▶ [Action item]: Please retype the records below exactly, leaving out any pictures.
─── Extracted information
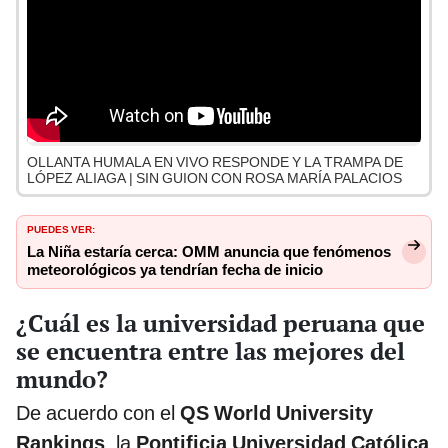
OLLANTA HUMALA EN VIVO RESPONDE Y LA TRAMPA DE
LÓPEZ ALIAGA | SIN GUION CON ROSA MARÍA PALACIOS
PUEDES VER:
La Niña estaría cerca: OMM anuncia que fenómenos
meteorológicos ya tendrían fecha de inicio
¿Cuál es la universidad peruana que
se encuentra entre las mejores del
mundo?
De acuerdo con el
QS World University
Rankings
, la
Pontificia Universidad Católica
──────
▶ [Task response]:
OLLANTA HUMALA EN VIVO RESPONDE Y LA TRAMPA DE
LÓPEZ ALIAGA | SIN GUION CON ROSA MARÍA PALACIOS
PUEDES VER:
La Niña estaría cerca: OMM anuncia que fenómenos
meteorológicos ya tendrían fecha de inicio
¿Cuál es la universidad peruana que
se encuentra entre las mejores del
mundo?
De acuerdo con el
QS World University
Rankings
, la
Pontificia Universidad Católica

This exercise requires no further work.